» Supplied material
——

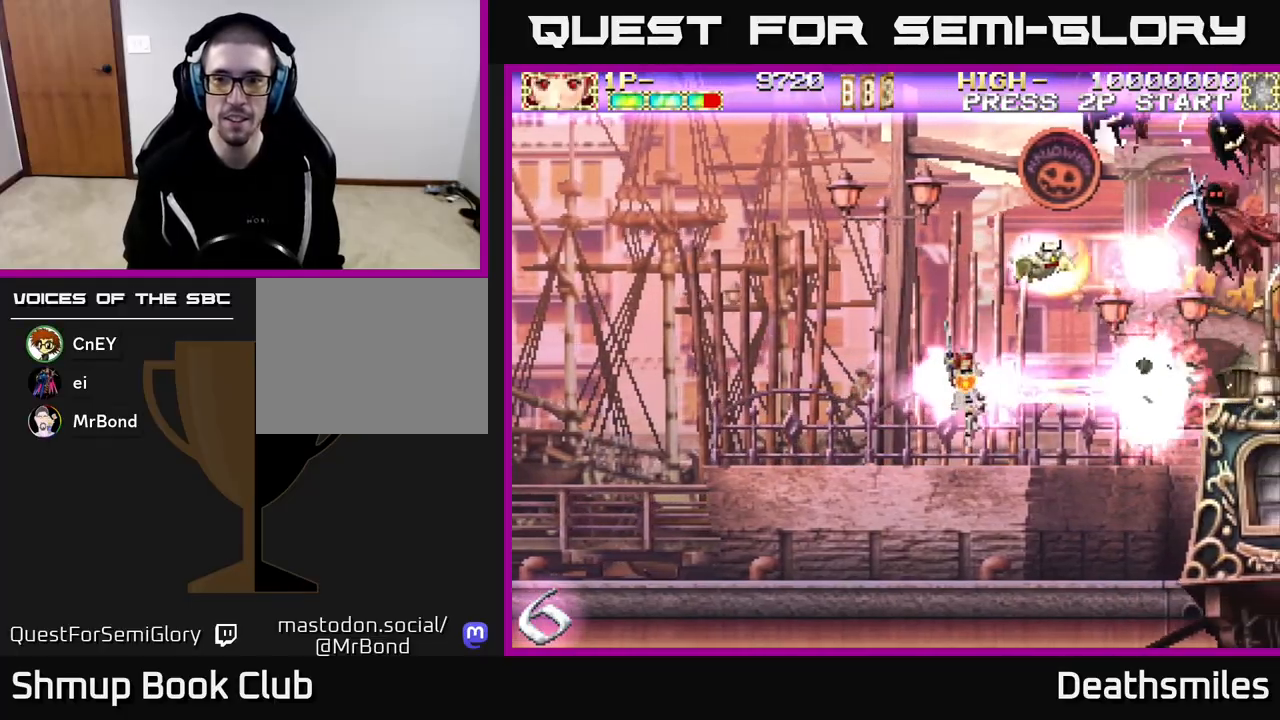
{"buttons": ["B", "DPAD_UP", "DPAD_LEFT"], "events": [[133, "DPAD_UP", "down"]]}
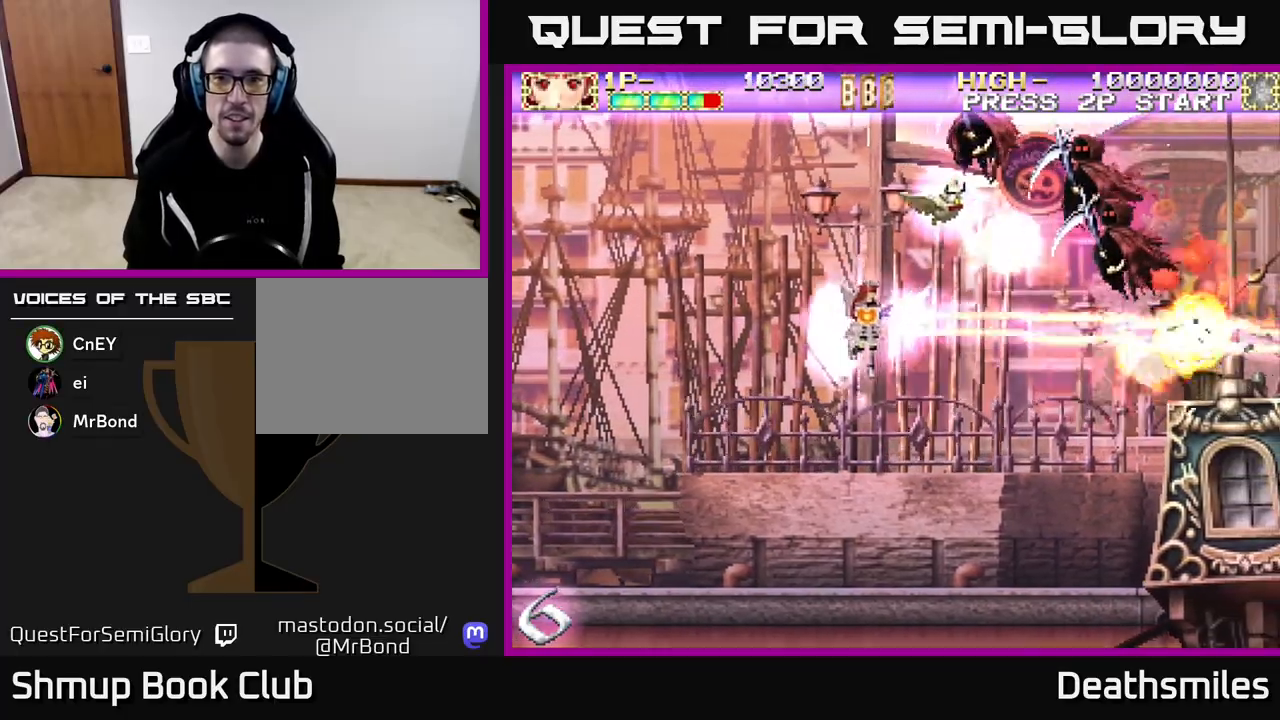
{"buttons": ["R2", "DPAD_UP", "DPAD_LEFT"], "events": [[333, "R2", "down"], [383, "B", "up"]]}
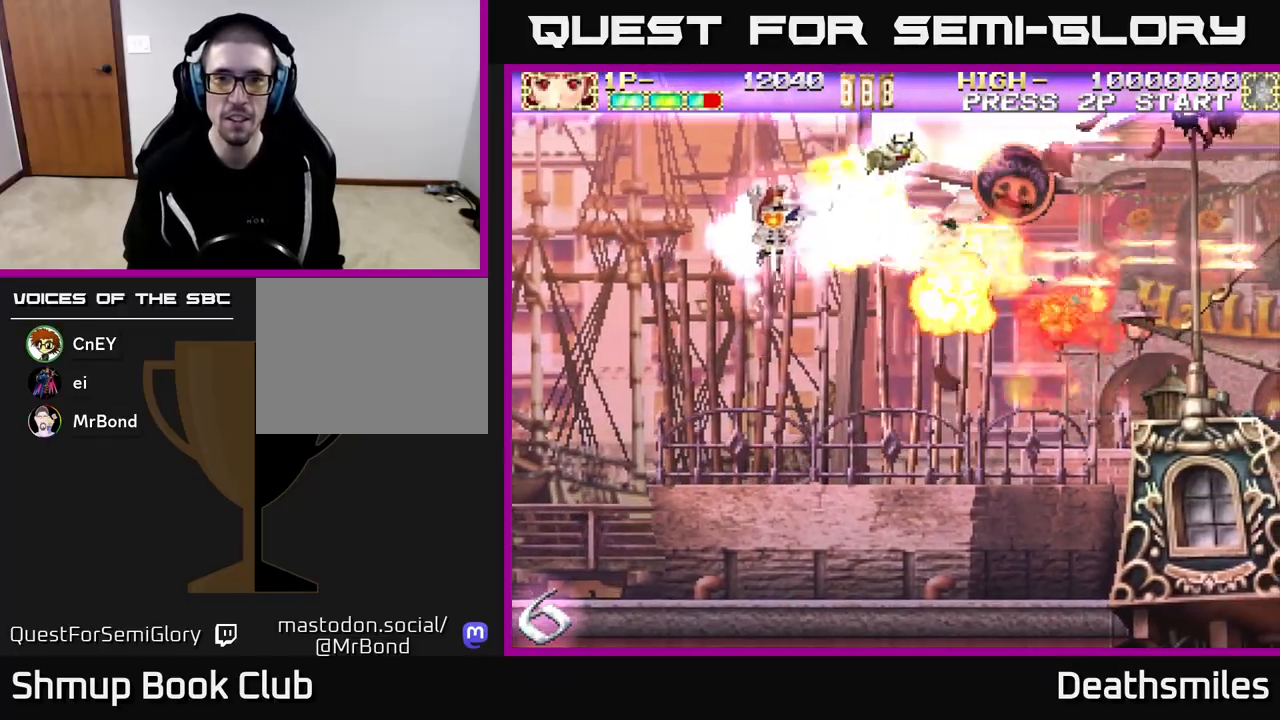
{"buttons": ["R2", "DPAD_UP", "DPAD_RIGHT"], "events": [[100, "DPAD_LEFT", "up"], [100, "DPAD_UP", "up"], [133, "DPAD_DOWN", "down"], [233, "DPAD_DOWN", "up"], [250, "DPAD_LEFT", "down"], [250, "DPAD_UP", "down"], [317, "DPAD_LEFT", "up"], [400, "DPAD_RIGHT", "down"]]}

——

Transcribe the full listing exactly, but keep every image out of it.

{"buttons": ["B", "DPAD_UP", "DPAD_LEFT"], "events": [[133, "DPAD_UP", "down"]]}
{"buttons": ["R2", "DPAD_UP", "DPAD_LEFT"], "events": [[333, "R2", "down"], [383, "B", "up"]]}
{"buttons": ["R2", "DPAD_UP", "DPAD_RIGHT"], "events": [[100, "DPAD_LEFT", "up"], [100, "DPAD_UP", "up"], [133, "DPAD_DOWN", "down"], [233, "DPAD_DOWN", "up"], [250, "DPAD_LEFT", "down"], [250, "DPAD_UP", "down"], [317, "DPAD_LEFT", "up"], [400, "DPAD_RIGHT", "down"]]}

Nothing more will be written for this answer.